## [Written task]
Print the following entries without any change.

Document layout analysis data:
====

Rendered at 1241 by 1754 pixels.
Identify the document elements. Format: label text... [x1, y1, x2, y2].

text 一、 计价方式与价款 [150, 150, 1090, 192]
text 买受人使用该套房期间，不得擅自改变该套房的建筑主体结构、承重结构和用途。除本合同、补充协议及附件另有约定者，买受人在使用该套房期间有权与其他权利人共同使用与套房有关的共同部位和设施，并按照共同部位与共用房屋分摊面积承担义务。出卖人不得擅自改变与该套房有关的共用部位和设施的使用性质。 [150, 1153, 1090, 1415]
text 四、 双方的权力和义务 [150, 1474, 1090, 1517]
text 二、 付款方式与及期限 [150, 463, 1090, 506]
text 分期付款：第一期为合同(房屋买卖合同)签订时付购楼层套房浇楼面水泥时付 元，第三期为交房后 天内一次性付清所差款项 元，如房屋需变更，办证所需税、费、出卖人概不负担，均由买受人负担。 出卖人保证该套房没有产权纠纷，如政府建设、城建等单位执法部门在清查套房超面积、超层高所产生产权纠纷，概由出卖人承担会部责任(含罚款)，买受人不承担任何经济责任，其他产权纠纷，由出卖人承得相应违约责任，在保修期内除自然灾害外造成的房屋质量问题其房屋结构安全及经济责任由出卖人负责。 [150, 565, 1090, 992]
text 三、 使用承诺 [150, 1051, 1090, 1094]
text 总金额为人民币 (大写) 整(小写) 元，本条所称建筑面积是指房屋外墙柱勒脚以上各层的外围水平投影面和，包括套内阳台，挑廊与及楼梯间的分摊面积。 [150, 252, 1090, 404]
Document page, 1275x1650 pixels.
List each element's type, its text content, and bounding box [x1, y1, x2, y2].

====

## [Result for this exercise]
Rendered at 1241 by 1754 pixels.
Identify the document elements. Format: label text... [x1, y1, x2, y2].

text 一、 计价方式与价款 [150, 150, 1090, 192]
text 买受人使用该套房期间，不得擅自改变该套房的建筑主体结构、承重结构和用途。除本合同、补充协议及附件另有约定者，买受人在使用该套房期间有权与其他权利人共同使用与套房有关的共同部位和设施，并按照共同部位与共用房屋分摊面积承担义务。出卖人不得擅自改变与该套房有关的共用部位和设施的使用性质。 [150, 1153, 1090, 1415]
text 四、 双方的权力和义务 [150, 1474, 1090, 1517]
text 二、 付款方式与及期限 [150, 463, 1090, 506]
text 分期付款：第一期为合同(房屋买卖合同)签订时付购楼层套房浇楼面水泥时付 元，第三期为交房后 天内一次性付清所差款项 元，如房屋需变更，办证所需税、费、出卖人概不负担，均由买受人负担。 出卖人保证该套房没有产权纠纷，如政府建设、城建等单位执法部门在清查套房超面积、超层高所产生产权纠纷，概由出卖人承担会部责任(含罚款)，买受人不承担任何经济责任，其他产权纠纷，由出卖人承得相应违约责任，在保修期内除自然灾害外造成的房屋质量问题其房屋结构安全及经济责任由出卖人负责。 [150, 565, 1090, 992]
text 三、 使用承诺 [150, 1051, 1090, 1094]
text 总金额为人民币 (大写) 整(小写) 元，本条所称建筑面积是指房屋外墙柱勒脚以上各层的外围水平投影面和，包括套内阳台，挑廊与及楼梯间的分摊面积。 [150, 252, 1090, 404]
Document page, 1275x1650 pixels.
List each element's type, its text content, and bounding box [x1, y1, x2, y2].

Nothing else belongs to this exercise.